:: PASSAGE TO READ ::
--- START ---

Let $K$ be a polyhedral cone generated by the rows of a matrix $A\in\mathbb{R}^{p\times n}$, and constrained by the columns of a matrix $B\in\mathbb{R}^{n\times q}$, such that $K = \text{cone}(A_1^T,\dots, A_p^T) = \{x\in\mathbb{R}^n\text{ }|\text{ }x^TB\geq\textbf{0}^T\}$, where $A_i$ denotes the $i$-th row vector of $A$. Additionally, suppose the matrix $AB\in\mathbb{R}^{p\times q}$ is non-negative.
We have that the dual cone $K^* := \{y\in\mathbb{R}^n\text{ }|\text{ }x^Ty\geq 0\text{ }\forall x\in K\} = \{y\in\mathbb{R}^n\text{ }|\text{ }Ay\geq\textbf{0}\}$.
I want to show that it is also true that $K^* = \text{cone}(B^1,\dots, B^q)$, where $B^j$ denotes the $j$-th column vector of $B$.

--- END ---

:: MATERIAL SUPPLIED ::

--- START ---

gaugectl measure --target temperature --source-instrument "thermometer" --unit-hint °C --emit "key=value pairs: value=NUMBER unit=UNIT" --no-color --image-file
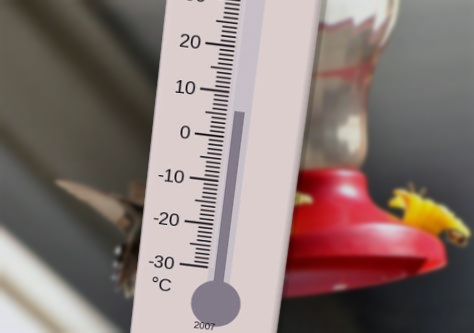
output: value=6 unit=°C
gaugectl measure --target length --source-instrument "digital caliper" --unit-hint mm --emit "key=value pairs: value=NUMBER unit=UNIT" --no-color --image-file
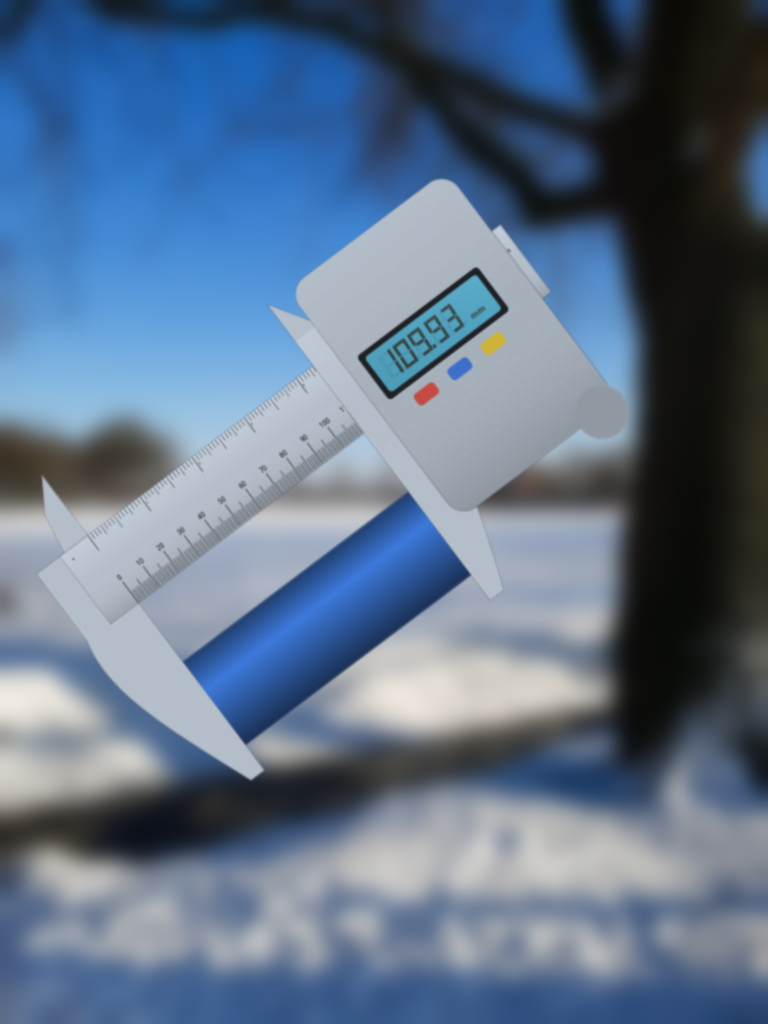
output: value=109.93 unit=mm
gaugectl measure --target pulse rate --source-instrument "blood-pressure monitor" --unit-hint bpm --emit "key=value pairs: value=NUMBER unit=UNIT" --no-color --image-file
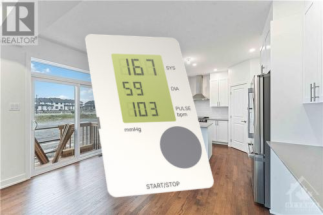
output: value=103 unit=bpm
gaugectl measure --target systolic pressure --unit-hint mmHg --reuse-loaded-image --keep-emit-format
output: value=167 unit=mmHg
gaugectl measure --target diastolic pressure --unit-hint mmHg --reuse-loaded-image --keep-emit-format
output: value=59 unit=mmHg
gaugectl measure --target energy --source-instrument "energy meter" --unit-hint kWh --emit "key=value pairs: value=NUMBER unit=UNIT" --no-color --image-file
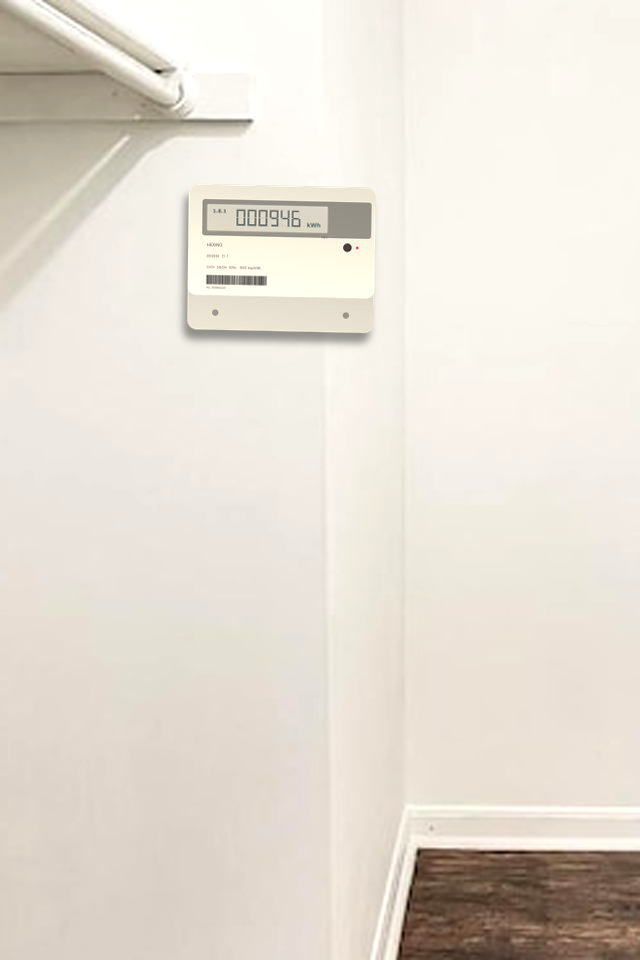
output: value=946 unit=kWh
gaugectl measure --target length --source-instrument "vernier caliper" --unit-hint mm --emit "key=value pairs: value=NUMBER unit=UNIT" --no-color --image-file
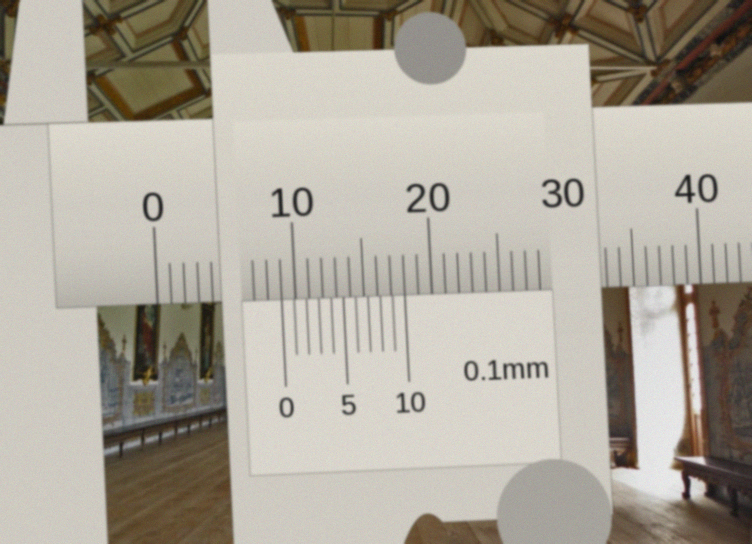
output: value=9.0 unit=mm
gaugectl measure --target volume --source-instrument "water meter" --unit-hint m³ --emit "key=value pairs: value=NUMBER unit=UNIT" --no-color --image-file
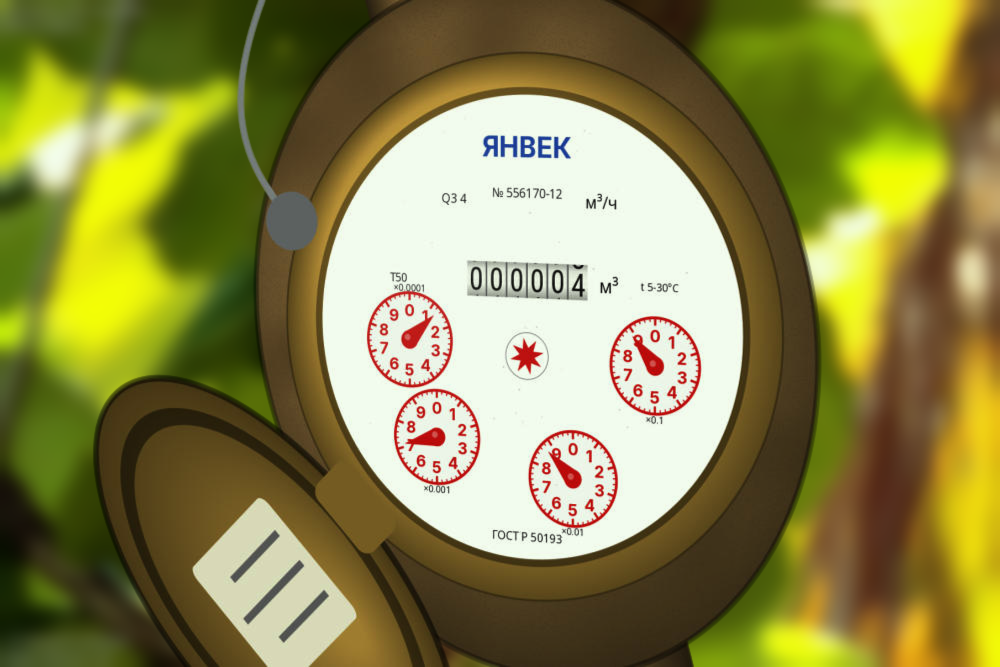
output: value=3.8871 unit=m³
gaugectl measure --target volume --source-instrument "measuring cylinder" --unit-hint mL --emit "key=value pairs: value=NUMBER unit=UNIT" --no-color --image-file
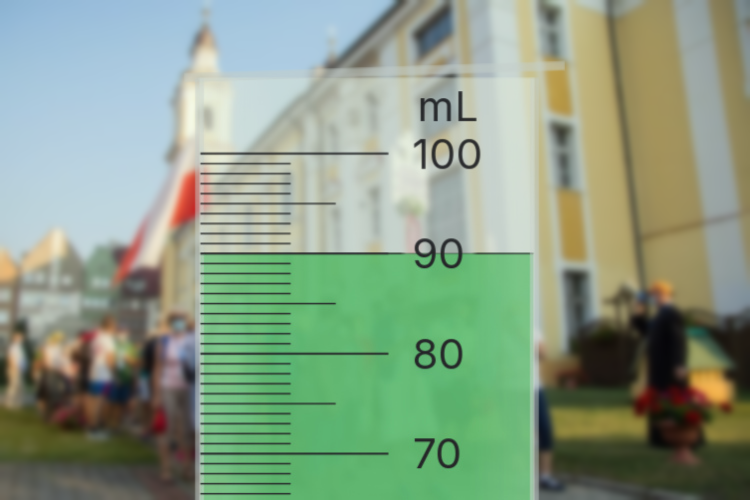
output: value=90 unit=mL
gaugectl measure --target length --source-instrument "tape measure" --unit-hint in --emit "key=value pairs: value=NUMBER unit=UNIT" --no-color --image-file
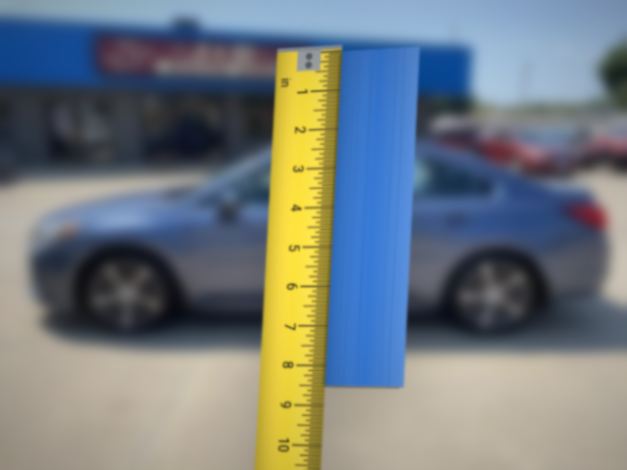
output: value=8.5 unit=in
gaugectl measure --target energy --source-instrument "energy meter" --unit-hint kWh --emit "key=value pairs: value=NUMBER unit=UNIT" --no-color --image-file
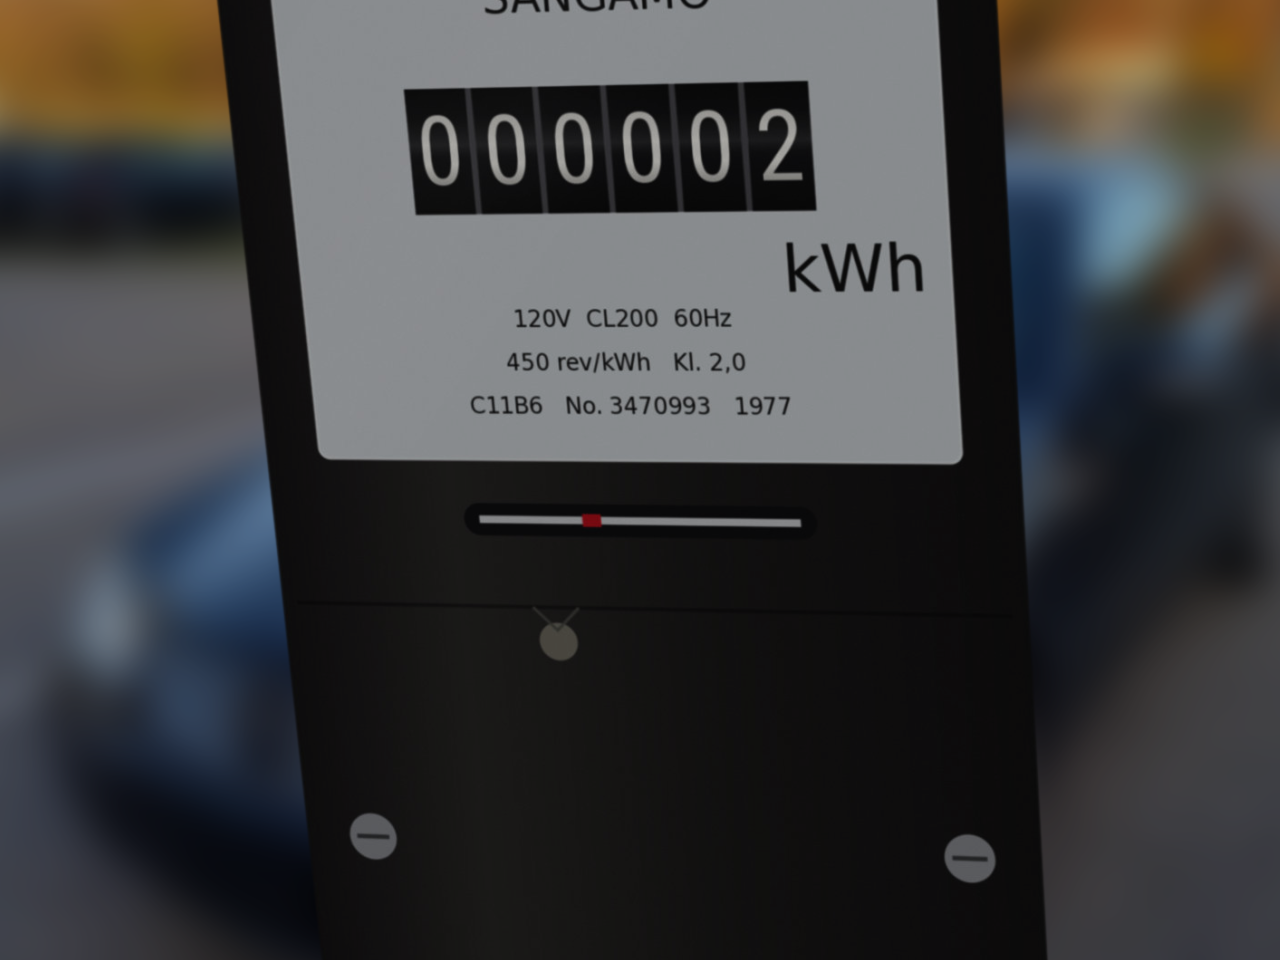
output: value=2 unit=kWh
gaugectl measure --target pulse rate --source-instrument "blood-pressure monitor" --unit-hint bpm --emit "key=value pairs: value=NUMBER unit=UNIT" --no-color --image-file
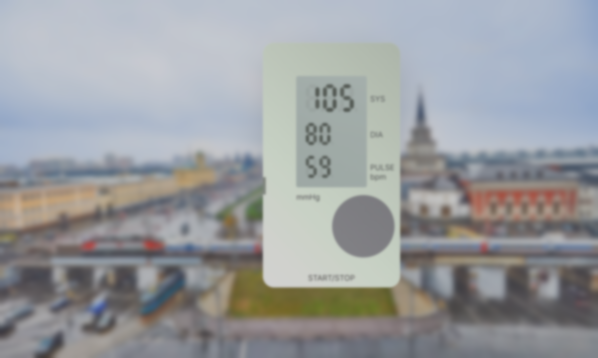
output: value=59 unit=bpm
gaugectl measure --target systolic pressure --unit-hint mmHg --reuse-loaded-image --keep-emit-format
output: value=105 unit=mmHg
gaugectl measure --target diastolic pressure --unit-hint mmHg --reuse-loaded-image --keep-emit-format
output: value=80 unit=mmHg
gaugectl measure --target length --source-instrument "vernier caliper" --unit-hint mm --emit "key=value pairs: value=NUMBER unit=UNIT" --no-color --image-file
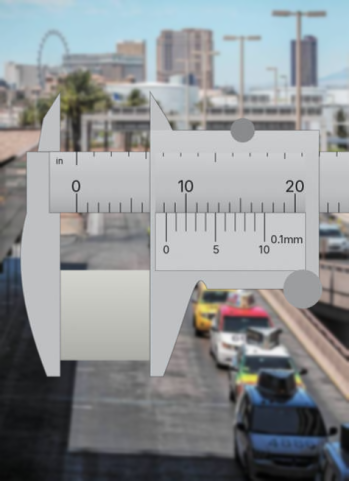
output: value=8.2 unit=mm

--- END ---

:: STUDY QUESTIONS ::
A: According to the passage on polyhedral cones, what does it mean for a vector $y$ to belong to the dual cone $K^*$? Answer in one to three sentences.
B: Can you extend the passage on polyhedral cones, starting after its last sentence?
The lines play no part in any of this.

:: WRITTEN RESPONSES ::
A: A vector $y\in\mathbb{R}^n$ belongs to $K^*$ exactly when $x^Ty\geq 0$ for every $x$ in $K$. The passage states that this set is the same as $\{y\in\mathbb{R}^n \mid Ay\geq\mathbf{0}\}$.

B:
I can see that the '$\supset$' inclusion is true, because each $B^j$ is in $K^*$ (since $K = \{x\in\mathbb{R}^n\text{ }|\text{ }x^TB\geq\textbf{0}^T\}$, and each $A_i^TB^j = (AB)_{ij}\geq 0$ by hypothesis, so we can extend linearly to cone$(A_1^T,\dots A_p^T) = K$), so then again by linearity I can extend to all conic combinations of the $B^j$'s, i.e. $K^*\supset\text{cone}(B^1,\dots, B^q)$. However, I am struggling with the other inclusion. I know that I haven't used the fact that $K^* = \{y\in\mathbb{R}^n\text{ }|\text{ }Ay\geq\textbf{0}\}$, but I don't see how to use this. The solution is supposed to be pretty straightforward, but unfortunately I don't see it. Would someone be able to help me see this?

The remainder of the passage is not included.